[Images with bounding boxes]

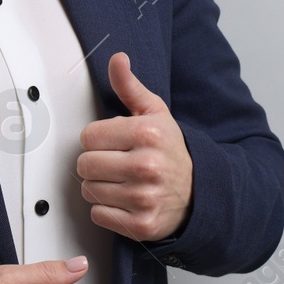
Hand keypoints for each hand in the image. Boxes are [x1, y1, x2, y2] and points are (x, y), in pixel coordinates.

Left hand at [77, 52, 192, 241]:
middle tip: (115, 163)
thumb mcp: (154, 113)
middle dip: (95, 163)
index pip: (88, 136)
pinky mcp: (141, 224)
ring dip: (99, 187)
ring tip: (121, 182)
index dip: (97, 140)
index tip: (113, 143)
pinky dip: (107, 210)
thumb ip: (129, 87)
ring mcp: (144, 197)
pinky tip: (124, 201)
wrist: (199, 191)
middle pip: (84, 165)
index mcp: (147, 133)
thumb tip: (117, 59)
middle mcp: (147, 165)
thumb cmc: (170, 150)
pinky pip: (99, 215)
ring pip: (89, 191)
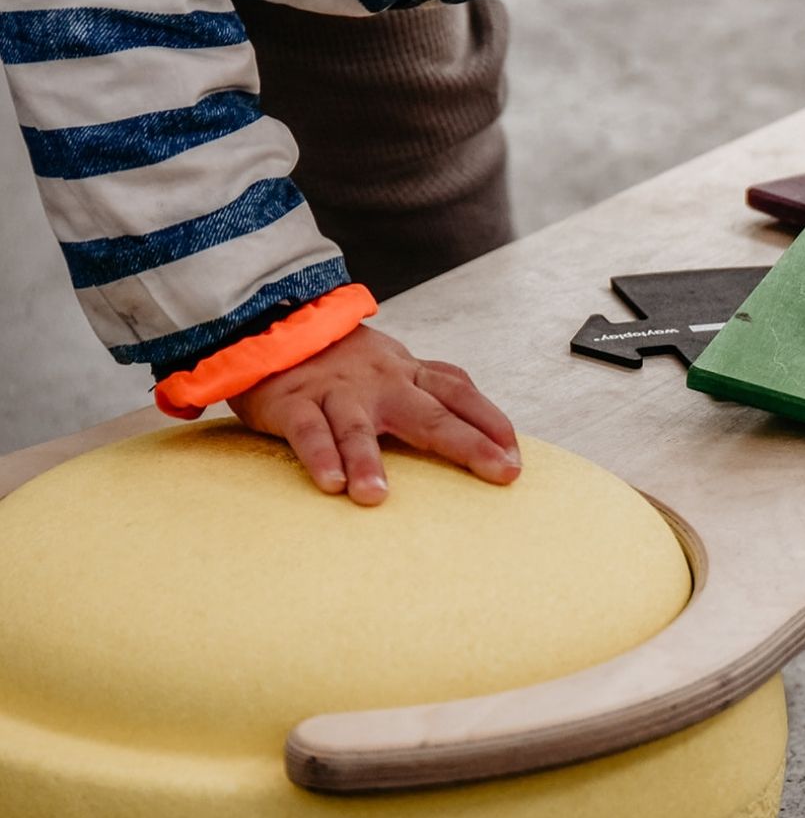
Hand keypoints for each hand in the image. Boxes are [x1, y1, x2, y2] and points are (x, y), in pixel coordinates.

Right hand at [228, 324, 520, 504]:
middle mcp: (380, 382)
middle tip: (499, 472)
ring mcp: (338, 392)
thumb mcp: (395, 364)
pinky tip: (331, 483)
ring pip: (357, 428)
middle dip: (468, 444)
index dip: (491, 421)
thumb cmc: (343, 358)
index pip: (459, 392)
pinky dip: (319, 456)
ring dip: (368, 462)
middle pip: (429, 414)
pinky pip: (308, 431)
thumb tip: (484, 424)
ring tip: (377, 497)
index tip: (515, 456)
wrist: (276, 321)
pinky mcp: (294, 402)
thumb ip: (432, 388)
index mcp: (407, 373)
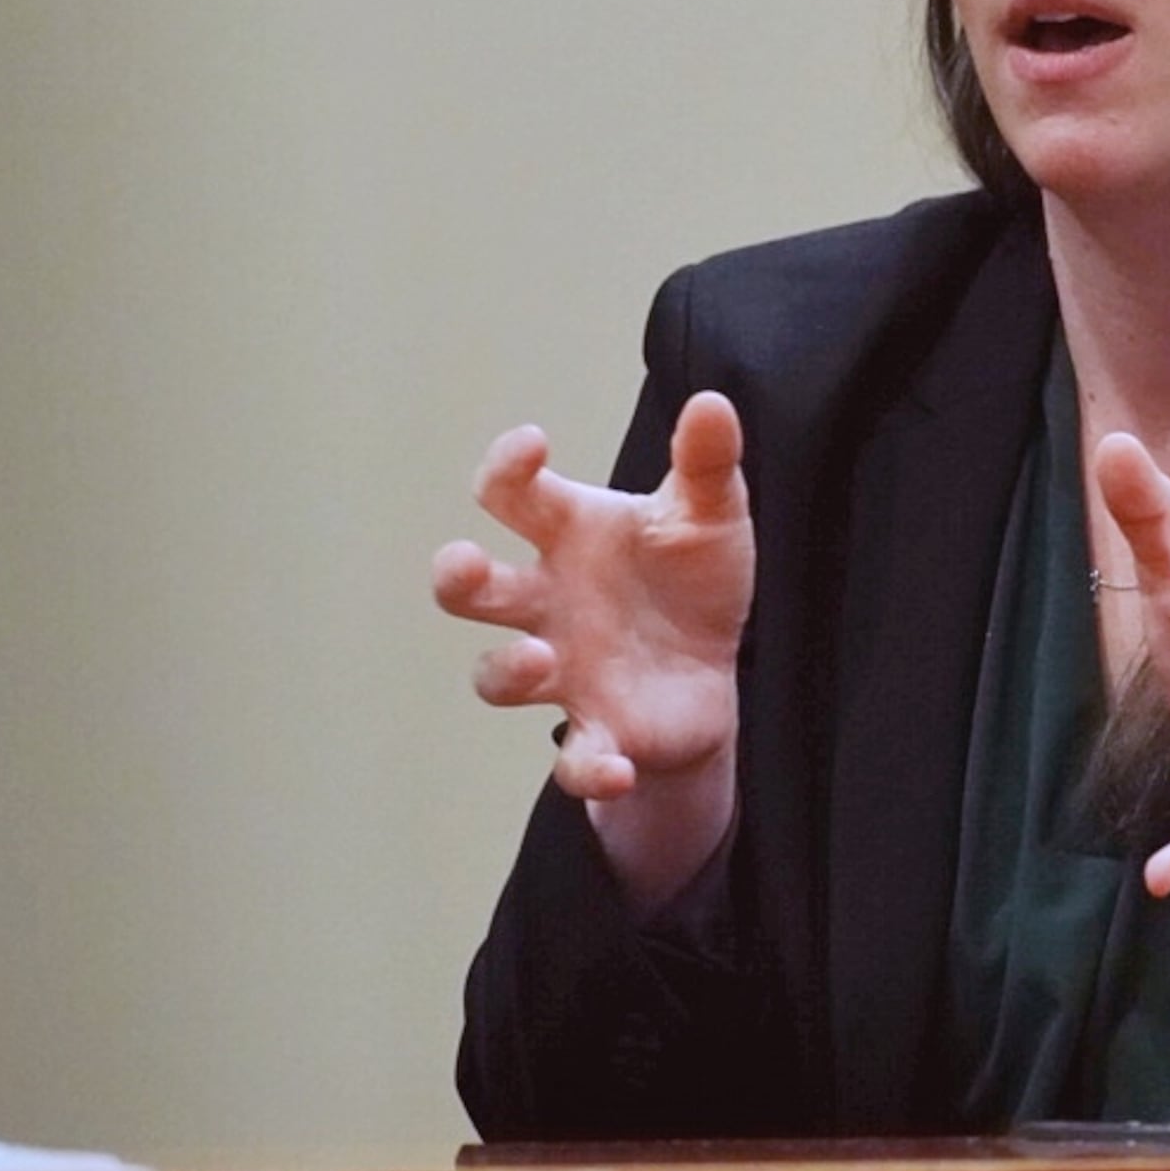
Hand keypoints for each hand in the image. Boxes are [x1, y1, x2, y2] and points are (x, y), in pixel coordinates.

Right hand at [432, 397, 753, 838]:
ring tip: (543, 657)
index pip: (509, 493)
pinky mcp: (599, 730)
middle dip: (453, 576)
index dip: (504, 467)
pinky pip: (574, 760)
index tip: (532, 445)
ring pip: (495, 675)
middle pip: (468, 588)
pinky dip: (587, 769)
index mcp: (567, 535)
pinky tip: (617, 766)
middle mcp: (546, 601)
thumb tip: (712, 401)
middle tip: (467, 566)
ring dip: (506, 669)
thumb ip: (705, 464)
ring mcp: (563, 668)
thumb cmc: (689, 579)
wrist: (715, 668)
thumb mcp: (710, 514)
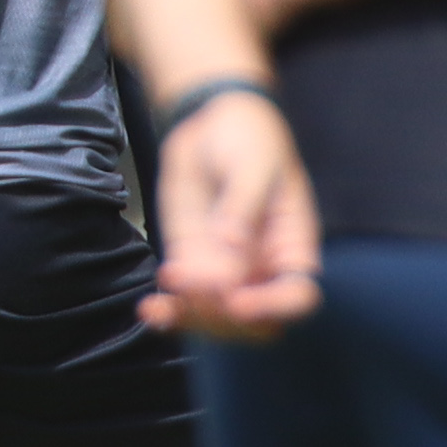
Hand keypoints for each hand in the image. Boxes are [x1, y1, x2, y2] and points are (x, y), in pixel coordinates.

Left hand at [144, 85, 321, 338]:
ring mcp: (226, 270)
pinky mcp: (191, 262)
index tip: (239, 302)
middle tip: (197, 285)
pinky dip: (168, 312)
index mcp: (292, 248)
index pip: (296, 297)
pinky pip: (183, 300)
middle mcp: (262, 269)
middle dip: (226, 316)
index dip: (273, 308)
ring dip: (193, 315)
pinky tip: (149, 310)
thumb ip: (243, 206)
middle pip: (254, 323)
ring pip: (216, 318)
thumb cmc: (249, 141)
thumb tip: (230, 244)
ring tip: (171, 283)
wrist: (214, 123)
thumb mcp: (252, 165)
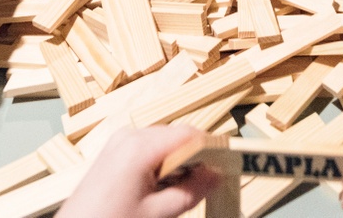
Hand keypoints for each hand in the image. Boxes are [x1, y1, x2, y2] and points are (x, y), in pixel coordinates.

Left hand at [56, 126, 218, 217]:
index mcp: (140, 146)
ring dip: (177, 165)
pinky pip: (148, 150)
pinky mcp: (114, 152)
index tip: (228, 163)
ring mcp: (119, 142)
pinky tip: (159, 191)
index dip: (212, 148)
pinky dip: (161, 166)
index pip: (189, 134)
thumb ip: (191, 191)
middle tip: (206, 186)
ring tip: (175, 196)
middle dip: (194, 160)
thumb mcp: (157, 214)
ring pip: (164, 144)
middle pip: (177, 137)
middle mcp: (129, 136)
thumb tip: (216, 174)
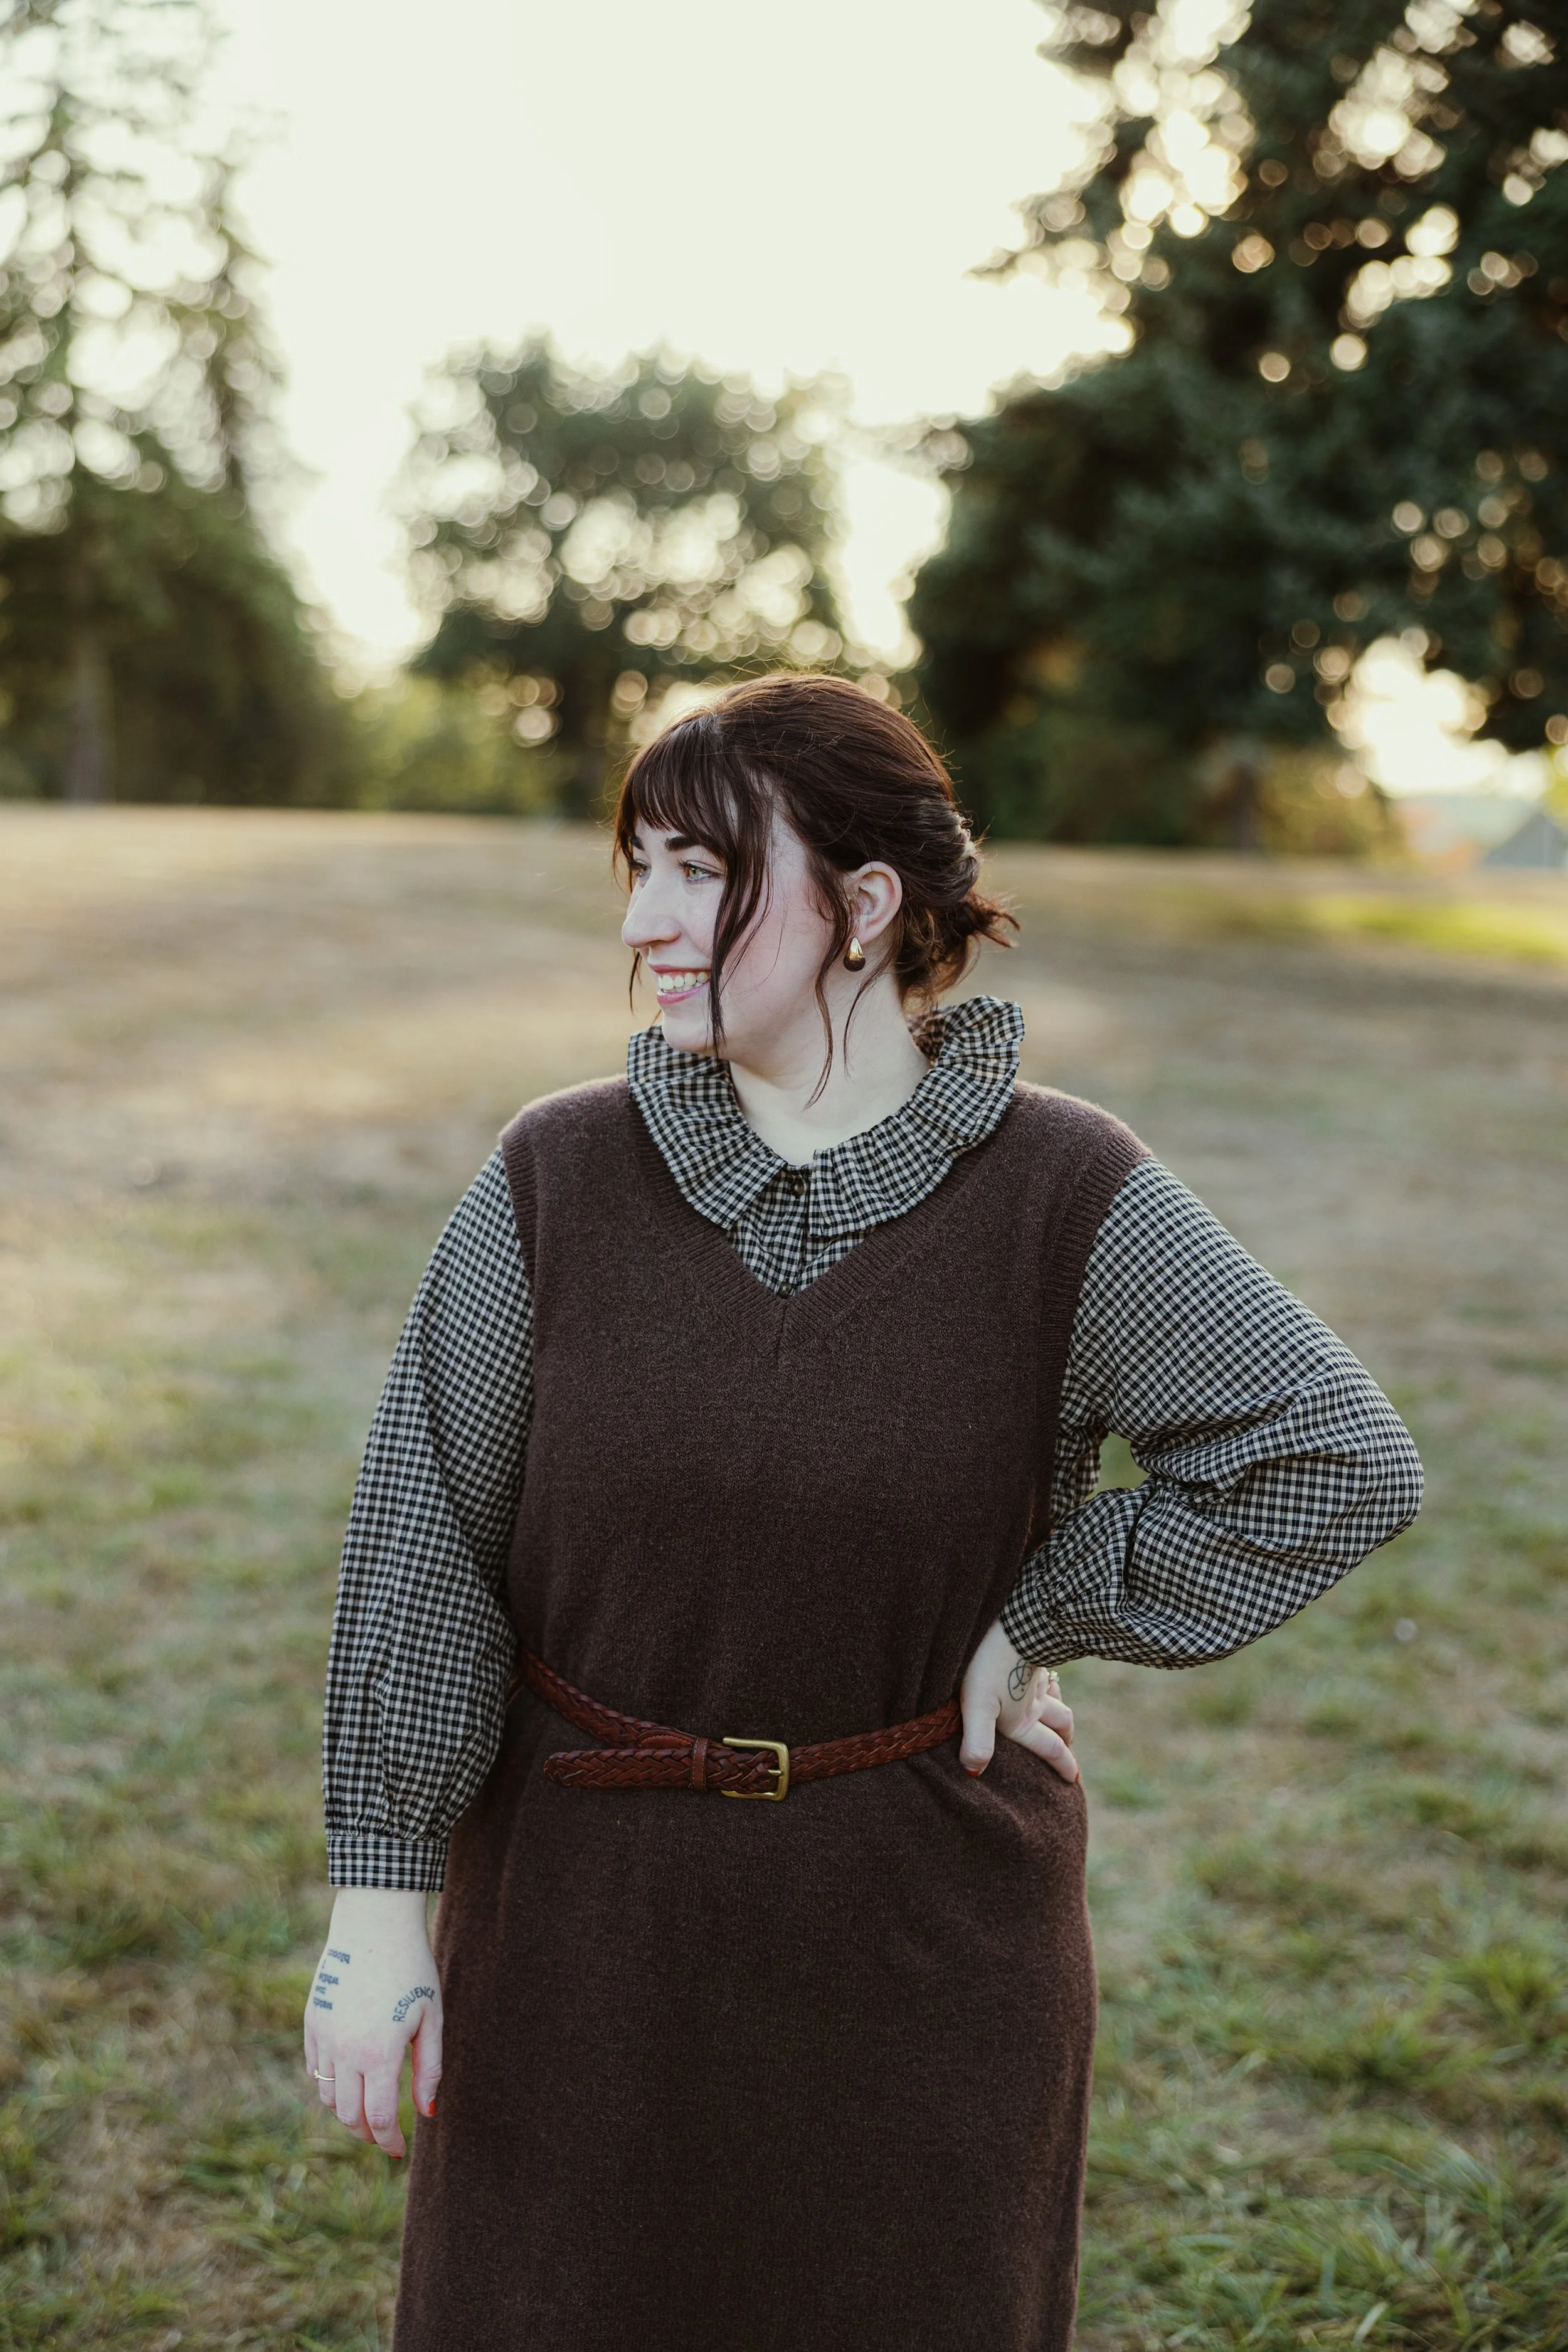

— Work required —
What is needed is every record above, returned exactly, with the pictures omitted.

— Answer area —
Hand keypoints for each hand in the image. Boxes are [x1, y1, x2, y2] and points are (x, y), in pixel coordinates.

Left hand at [77, 52, 192, 241]:
middle tip: (115, 163)
thumb mcp: (154, 113)
middle dip: (95, 163)
index pip: (88, 136)
pinky mcp: (141, 224)
ring dip: (99, 187)
ring tip: (121, 182)
index dip: (97, 140)
index tip: (113, 143)
pinky dip: (107, 210)
thumb ip: (129, 87)
ring mcp: (144, 197)
pinky tip: (124, 201)
wrist: (199, 191)
middle pip: (84, 165)
index mcp: (147, 133)
thumb tip: (117, 59)
middle mcp: (147, 165)
thumb cmc: (170, 150)
pinky pip: (99, 215)
ring pip: (89, 191)
Hand keypoints for each hand in the image. Boxes are [x1, y1, x2, y2] and points are (x, y), in pixel coordinates.

Right hand at [228, 324, 520, 504]:
middle mcp: (380, 382)
middle tip: (499, 472)
ring mcp: (338, 392)
thumb mcp: (395, 364)
pinky tip: (331, 483)
ring pip: (357, 428)
middle dip: (468, 444)
index dip: (491, 421)
thumb cmc: (343, 358)
index pip: (459, 392)
pinky dip: (319, 456)
ring dip: (368, 462)
middle pip: (429, 414)
pinky pip: (308, 431)
thumb tip: (484, 424)
ring tip: (377, 497)
index tip: (515, 456)
wrist: (276, 321)
pinky mcp: (294, 402)
thumb ip: (432, 388)
index mcp: (407, 373)
Hand keypoints for each hand in the image. Boxes are [x1, y1, x2, y2] and points are (x, y), in pixel coordinates.

Right hand at [432, 397, 753, 838]:
ring tip: (543, 657)
index pip: (509, 493)
pinky mcp: (599, 730)
middle dip: (453, 576)
index dip: (504, 467)
pinky pip: (574, 760)
index tip: (532, 445)
ring pip: (495, 675)
middle pip: (468, 588)
pinky dip: (587, 769)
index mcp: (567, 535)
pinky tip: (617, 766)
middle mcp: (546, 601)
thumb tip: (712, 401)
middle tip: (467, 566)
ring dip: (506, 669)
thumb ip: (705, 464)
ring mcp: (563, 668)
thumb cmc: (689, 579)
wrist: (715, 668)
thumb mcp: (710, 514)
Hand keypoints for each hand in the image. Boxes are [x1, y1, x2, y2] and points are (x, y), in pixel coordinates.

Left hand at [144, 85, 321, 338]:
ring mcp: (226, 270)
pinky mcp: (191, 262)
index tip: (239, 302)
middle tip: (197, 285)
pinky dip: (168, 312)
index mcp: (292, 248)
index pip: (296, 297)
pinky pip: (183, 300)
middle mcp: (262, 269)
middle dip: (226, 316)
index dip: (273, 308)
ring dip: (193, 315)
pinky tip: (149, 310)
thumb ip: (243, 206)
middle pip: (254, 323)
ring pip: (216, 318)
thumb cmc: (249, 141)
thumb tip: (230, 244)
ring tip: (171, 283)
wrist: (214, 123)
thumb mcp: (252, 165)
Hand keypoints for each hand in the image. Boxes are [x1, y1, x2, y2] and points are (x, y), in pixel coordinates.

Left hand at [56, 126, 218, 217]:
index mcp: (140, 146)
ring dip: (177, 165)
pinky pip: (148, 150)
pinky mcp: (114, 152)
index tip: (228, 163)
ring mcp: (119, 142)
pinky tip: (159, 191)
index dip: (212, 148)
pinky dip: (161, 166)
index pip: (189, 134)
thumb ip: (191, 191)
middle tip: (206, 186)
ring tip: (175, 196)
middle dip: (194, 160)
thumb mcp: (157, 214)
ring pip: (164, 144)
middle pip: (177, 137)
middle mcp: (129, 136)
thumb tip: (216, 174)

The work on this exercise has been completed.